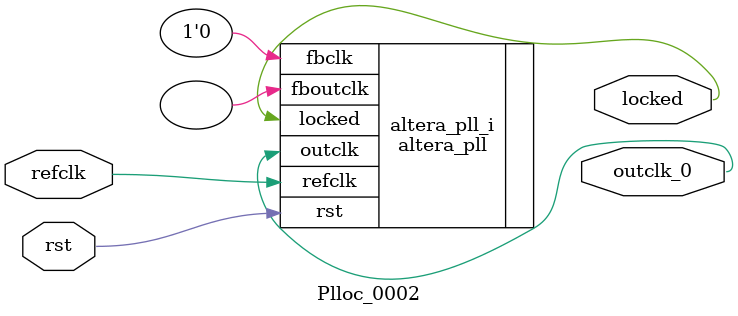
<source format=v>
`timescale 1ns/10ps
module  Plloc_0002(

	// interface 'refclk'
	input wire refclk,

	// interface 'reset'
	input wire rst,

	// interface 'outclk0'
	output wire outclk_0,

	// interface 'locked'
	output wire locked
);

	altera_pll #(
		.fractional_vco_multiplier("false"),
		.reference_clock_frequency("50.0 MHz"),
		.operation_mode("direct"),
		.number_of_clocks(1),
		.output_clock_frequency0("90.000000 MHz"),
		.phase_shift0("0 ps"),
		.duty_cycle0(50),
		.output_clock_frequency1("0 MHz"),
		.phase_shift1("0 ps"),
		.duty_cycle1(50),
		.output_clock_frequency2("0 MHz"),
		.phase_shift2("0 ps"),
		.duty_cycle2(50),
		.output_clock_frequency3("0 MHz"),
		.phase_shift3("0 ps"),
		.duty_cycle3(50),
		.output_clock_frequency4("0 MHz"),
		.phase_shift4("0 ps"),
		.duty_cycle4(50),
		.output_clock_frequency5("0 MHz"),
		.phase_shift5("0 ps"),
		.duty_cycle5(50),
		.output_clock_frequency6("0 MHz"),
		.phase_shift6("0 ps"),
		.duty_cycle6(50),
		.output_clock_frequency7("0 MHz"),
		.phase_shift7("0 ps"),
		.duty_cycle7(50),
		.output_clock_frequency8("0 MHz"),
		.phase_shift8("0 ps"),
		.duty_cycle8(50),
		.output_clock_frequency9("0 MHz"),
		.phase_shift9("0 ps"),
		.duty_cycle9(50),
		.output_clock_frequency10("0 MHz"),
		.phase_shift10("0 ps"),
		.duty_cycle10(50),
		.output_clock_frequency11("0 MHz"),
		.phase_shift11("0 ps"),
		.duty_cycle11(50),
		.output_clock_frequency12("0 MHz"),
		.phase_shift12("0 ps"),
		.duty_cycle12(50),
		.output_clock_frequency13("0 MHz"),
		.phase_shift13("0 ps"),
		.duty_cycle13(50),
		.output_clock_frequency14("0 MHz"),
		.phase_shift14("0 ps"),
		.duty_cycle14(50),
		.output_clock_frequency15("0 MHz"),
		.phase_shift15("0 ps"),
		.duty_cycle15(50),
		.output_clock_frequency16("0 MHz"),
		.phase_shift16("0 ps"),
		.duty_cycle16(50),
		.output_clock_frequency17("0 MHz"),
		.phase_shift17("0 ps"),
		.duty_cycle17(50),
		.pll_type("General"),
		.pll_subtype("General")
	) altera_pll_i (
		.rst	(rst),
		.outclk	({outclk_0}),
		.locked	(locked),
		.fboutclk	( ),
		.fbclk	(1'b0),
		.refclk	(refclk)
	);
endmodule


</source>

# # # # #

[Task item]:
Pictures do not go in the copy; print every entry exactly as it stands.

[Reply]:
<source format=v>
`timescale 1ns/10ps
module  Plloc_0002(

	// interface 'refclk'
	input wire refclk,

	// interface 'reset'
	input wire rst,

	// interface 'outclk0'
	output wire outclk_0,

	// interface 'locked'
	output wire locked
);

	altera_pll #(
		.fractional_vco_multiplier("false"),
		.reference_clock_frequency("50.0 MHz"),
		.operation_mode("direct"),
		.number_of_clocks(1),
		.output_clock_frequency0("90.000000 MHz"),
		.phase_shift0("0 ps"),
		.duty_cycle0(50),
		.output_clock_frequency1("0 MHz"),
		.phase_shift1("0 ps"),
		.duty_cycle1(50),
		.output_clock_frequency2("0 MHz"),
		.phase_shift2("0 ps"),
		.duty_cycle2(50),
		.output_clock_frequency3("0 MHz"),
		.phase_shift3("0 ps"),
		.duty_cycle3(50),
		.output_clock_frequency4("0 MHz"),
		.phase_shift4("0 ps"),
		.duty_cycle4(50),
		.output_clock_frequency5("0 MHz"),
		.phase_shift5("0 ps"),
		.duty_cycle5(50),
		.output_clock_frequency6("0 MHz"),
		.phase_shift6("0 ps"),
		.duty_cycle6(50),
		.output_clock_frequency7("0 MHz"),
		.phase_shift7("0 ps"),
		.duty_cycle7(50),
		.output_clock_frequency8("0 MHz"),
		.phase_shift8("0 ps"),
		.duty_cycle8(50),
		.output_clock_frequency9("0 MHz"),
		.phase_shift9("0 ps"),
		.duty_cycle9(50),
		.output_clock_frequency10("0 MHz"),
		.phase_shift10("0 ps"),
		.duty_cycle10(50),
		.output_clock_frequency11("0 MHz"),
		.phase_shift11("0 ps"),
		.duty_cycle11(50),
		.output_clock_frequency12("0 MHz"),
		.phase_shift12("0 ps"),
		.duty_cycle12(50),
		.output_clock_frequency13("0 MHz"),
		.phase_shift13("0 ps"),
		.duty_cycle13(50),
		.output_clock_frequency14("0 MHz"),
		.phase_shift14("0 ps"),
		.duty_cycle14(50),
		.output_clock_frequency15("0 MHz"),
		.phase_shift15("0 ps"),
		.duty_cycle15(50),
		.output_clock_frequency16("0 MHz"),
		.phase_shift16("0 ps"),
		.duty_cycle16(50),
		.output_clock_frequency17("0 MHz"),
		.phase_shift17("0 ps"),
		.duty_cycle17(50),
		.pll_type("General"),
		.pll_subtype("General")
	) altera_pll_i (
		.rst	(rst),
		.outclk	({outclk_0}),
		.locked	(locked),
		.fboutclk	( ),
		.fbclk	(1'b0),
		.refclk	(refclk)
	);
endmodule


</source>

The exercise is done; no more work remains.